2006 Ohio Revised Code - 1301.03. (UCC 1-103) Supplementary general principles of law applicable.

§ 1301.03. (UCC 1-103) Supplementary general principles of law applicable.

Unless displaced by the particular provisions of Chapters 1301., 1302., 1303., 1304., 1305., 1307., 1308., 1309., and 1310. of the Revised Code, the principals of law and equity, including the law merchant and the law relative to capacity to contract, principal and agent, estoppel, fraud, misrepresentation, duress, coercion, mistake, bankruptcy, or other validating or invalidating cause shall supplement their provisions. 

HISTORY: 129 v S 5 (Eff 7-1-62); 144 v H 693 (Eff 11-6-92); 146 v S 155. Eff 8-15-96.

Not analogous to former RC § 1301.03 (RS § 3171; 95 v 169; GC § 8106; Bureau of Code Revision, 10-1-53), repealed 129 v S 5, § 2, eff 7-1-62.


Official Comment

1. While this section indicates the continued applicability to commercial contracts of all supplemental bodies of law except insofar as they are explicitly displaced by this Act, the principle has been stated in more detail and the phrasing enlarged to make it clear that the "validating", as well as the "invalidating" causes referred to in the prior uniform statutory provisions, are included here. "Validating" as used here in conjunction with "invalidating" is not intended as a narrow word confined to original validation but extends to cover any factor which at any time or in any manner renders or helps to render valid any right or transaction. 
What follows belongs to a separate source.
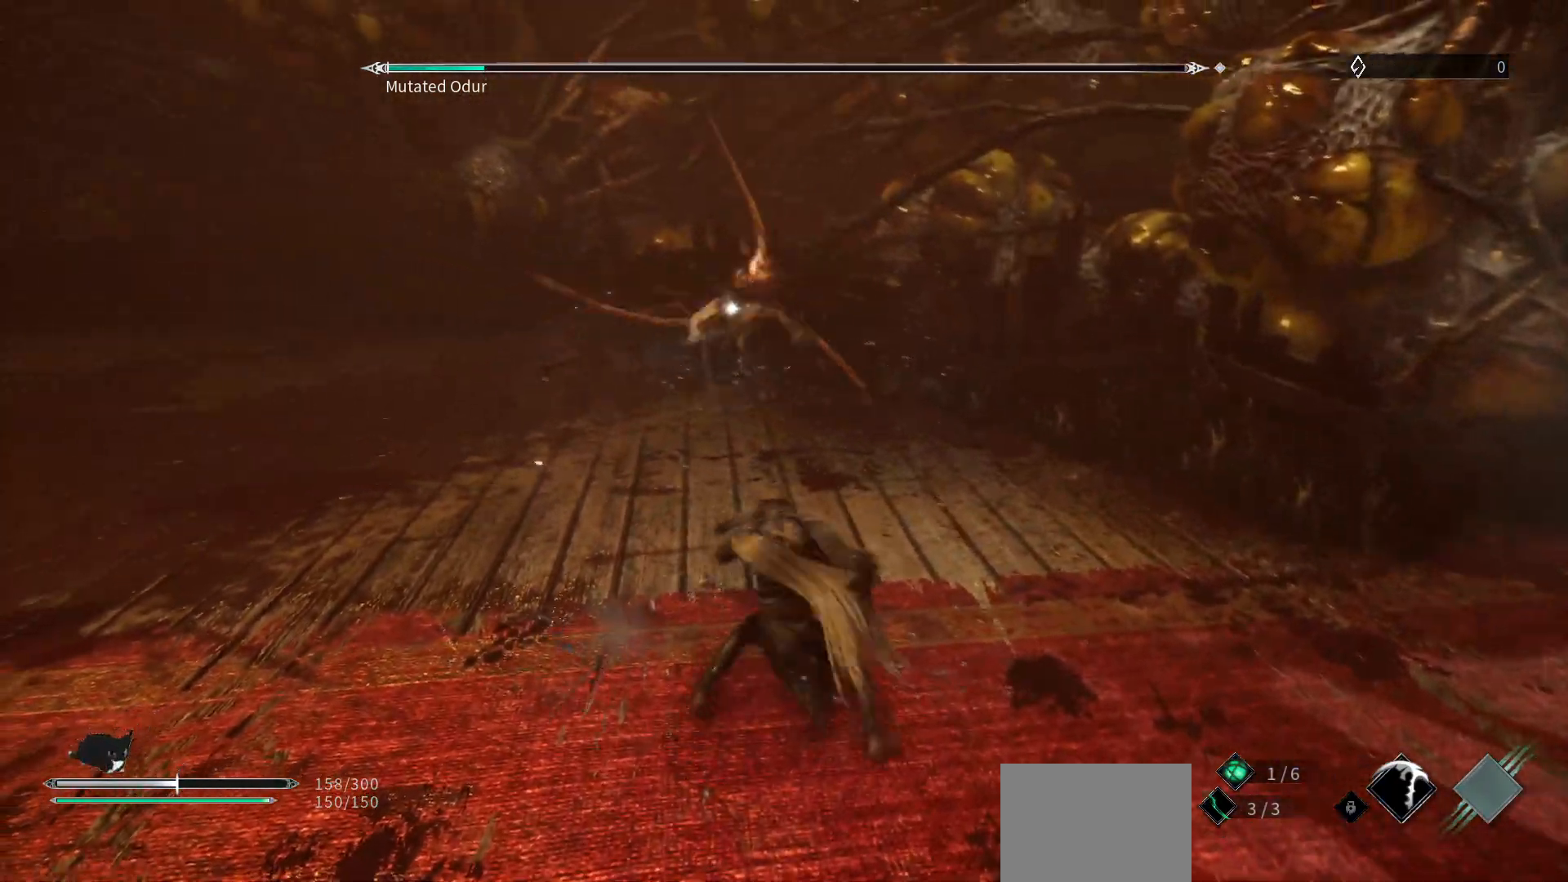
{"buttons": [], "left_stick": "up-left", "right_stick": "center", "events": [[50, "R2", "up"]]}
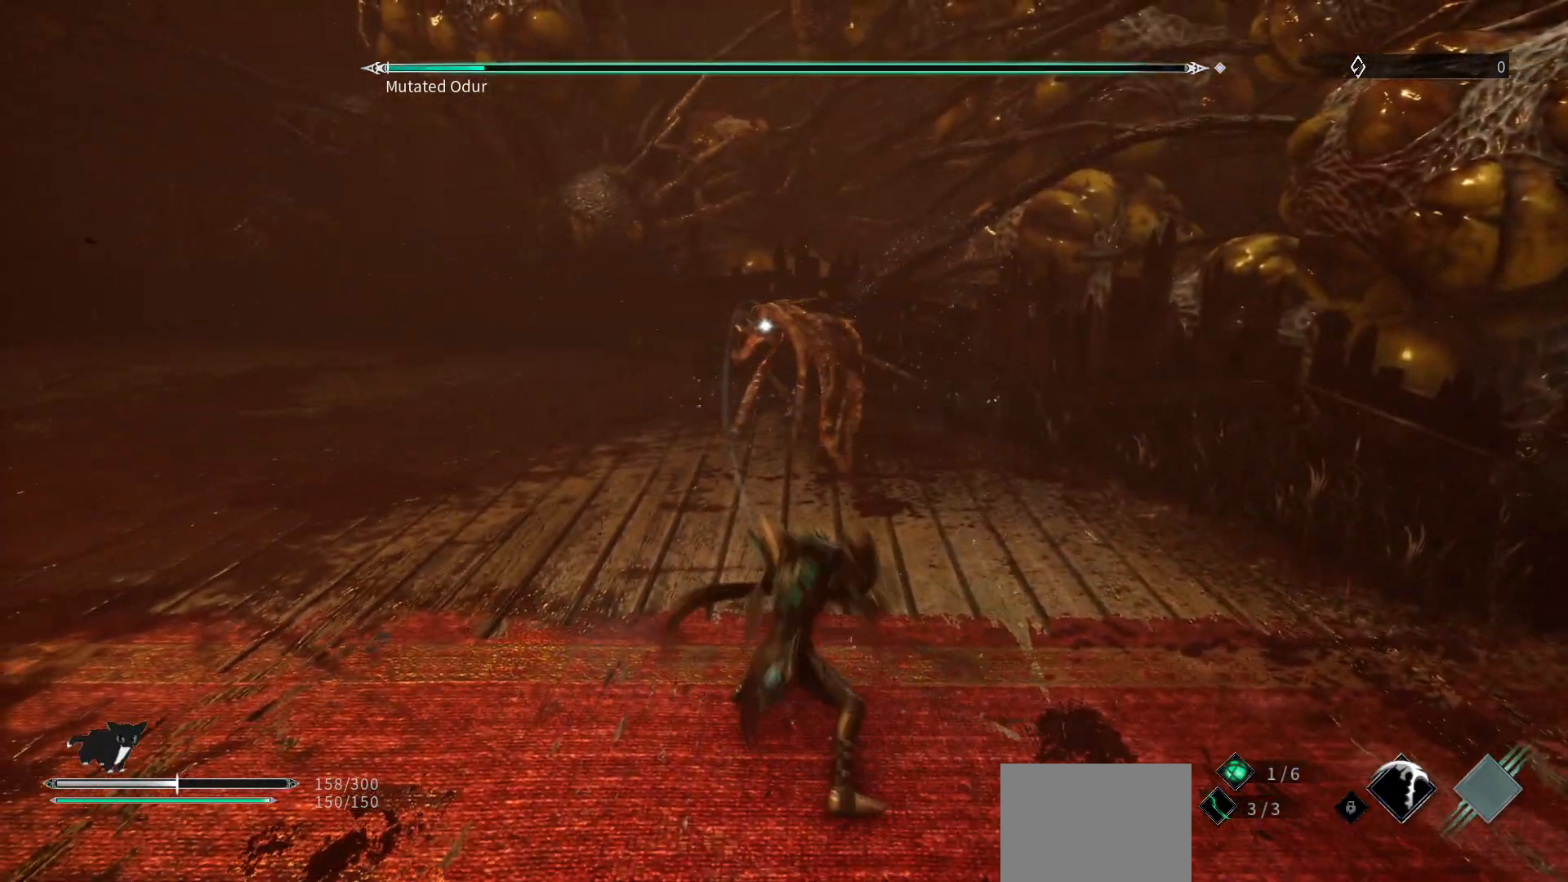
{"buttons": ["R1"], "left_stick": "up-left", "right_stick": "center", "events": [[433, "R1", "down"]]}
2. The general law of capacity is continued by express mention to make clear that section 2 of the old Uniform Sales Act (omitted in this Act as stating no matter not contained in the general law) is also consolidated in the present section. Hence, where a statute limits the capacity of a non-complying corporation to sue, this is equally applicable to contracts of sale to which such corporation is a party. 

3. The listing given in this section is merely illustrative; no listing could be exhaustive. Nor is the fact that in some sections particular circumstances have led to express reference to other fields of law intended at any time to suggest the negation of the general application of the principles of this section.